Viral genomes exhibit enormous diversity in their makeup: the majority are based on RNA, although DNA-based viral nucleic acids are not uncommon. Viral genomes can be linear, circular, or segmented; single-stranded or double-stranded; positive-sense or negative-sense. Furthermore, many viruses have high rates of mutation, such as point mutations, recombinations, or segment reassortments, which can render them resistant to antiviral treatments – or result in a new, more virulent strain if a major genetic change is involved.
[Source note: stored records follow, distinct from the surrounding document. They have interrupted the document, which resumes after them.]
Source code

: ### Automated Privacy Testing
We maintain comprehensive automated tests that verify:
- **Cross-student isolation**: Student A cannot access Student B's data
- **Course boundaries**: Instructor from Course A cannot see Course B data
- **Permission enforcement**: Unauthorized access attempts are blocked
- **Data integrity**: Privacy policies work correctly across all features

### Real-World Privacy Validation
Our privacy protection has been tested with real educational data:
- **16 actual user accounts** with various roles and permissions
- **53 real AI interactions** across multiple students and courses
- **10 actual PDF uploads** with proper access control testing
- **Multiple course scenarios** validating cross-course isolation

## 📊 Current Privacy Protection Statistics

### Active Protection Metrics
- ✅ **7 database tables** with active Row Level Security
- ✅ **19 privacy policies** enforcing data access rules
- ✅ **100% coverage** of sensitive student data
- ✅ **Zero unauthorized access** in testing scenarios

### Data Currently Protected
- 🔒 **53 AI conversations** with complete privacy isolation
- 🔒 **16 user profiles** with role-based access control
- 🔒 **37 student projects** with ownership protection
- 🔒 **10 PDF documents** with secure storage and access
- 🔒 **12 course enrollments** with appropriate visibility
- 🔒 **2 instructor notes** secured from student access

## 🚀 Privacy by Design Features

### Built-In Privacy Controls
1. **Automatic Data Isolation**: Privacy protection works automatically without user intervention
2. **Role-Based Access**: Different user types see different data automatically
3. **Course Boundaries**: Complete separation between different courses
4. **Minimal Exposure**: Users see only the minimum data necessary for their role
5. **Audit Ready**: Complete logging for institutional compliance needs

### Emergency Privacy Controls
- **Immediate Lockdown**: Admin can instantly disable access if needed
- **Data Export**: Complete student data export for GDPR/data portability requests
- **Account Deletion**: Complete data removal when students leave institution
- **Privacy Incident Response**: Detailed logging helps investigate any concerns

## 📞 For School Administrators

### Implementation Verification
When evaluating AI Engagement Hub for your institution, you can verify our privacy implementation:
Discovery of new antiviral therapies is critical for global human health, particularly due to the speed that new viruses such as SARS-CoV-2 or influenza viruses can emerge. Standard drug discovery pipelines can take over a decade to deliver a product to market. One way to accelerate development, especially in times of high unmet medical crises such as COVID-19, is to repurpose existing drugs. Whether it’s for drug repurposing or discovery, detecting viruses in cell cultures and quantifying viral replication reliably are critical to fighting existing or emerging viruses.
Viruses replicate through host cells and interact with many different proteins. These protein-protein interactions (PPIs), known as the virus-host interactome, can be targeted with therapeutic drugs to inhibit viral infection or subsequent replication. Developing inhibitors against the virus-host interactome by targeting cellular proteins is a promising approach to circumvent the possible emergence of drug-resistant virus mutants, as cellular proteins have much lower intrinsic mutation rates than viral proteins. Another approach to reduce viral escape mutants is to develop antibody cocktails, a mix of neutralizing antibodies that target different epitopes on viral surface proteins.
The innate immune system is the body’s first line of defense against viral disease. Different cell types protect the host from infection by foreign agents in a nonspecific manner. If a pathogen overcomes this defense, the adaptive immune system is activated to produce antibodies and confer a long-lasting resistance. Neutralizing antibodies that prevent a pathogen from binding to its host cell receptor play a major role in fighting viral infections and are often the desired outcome of vaccination.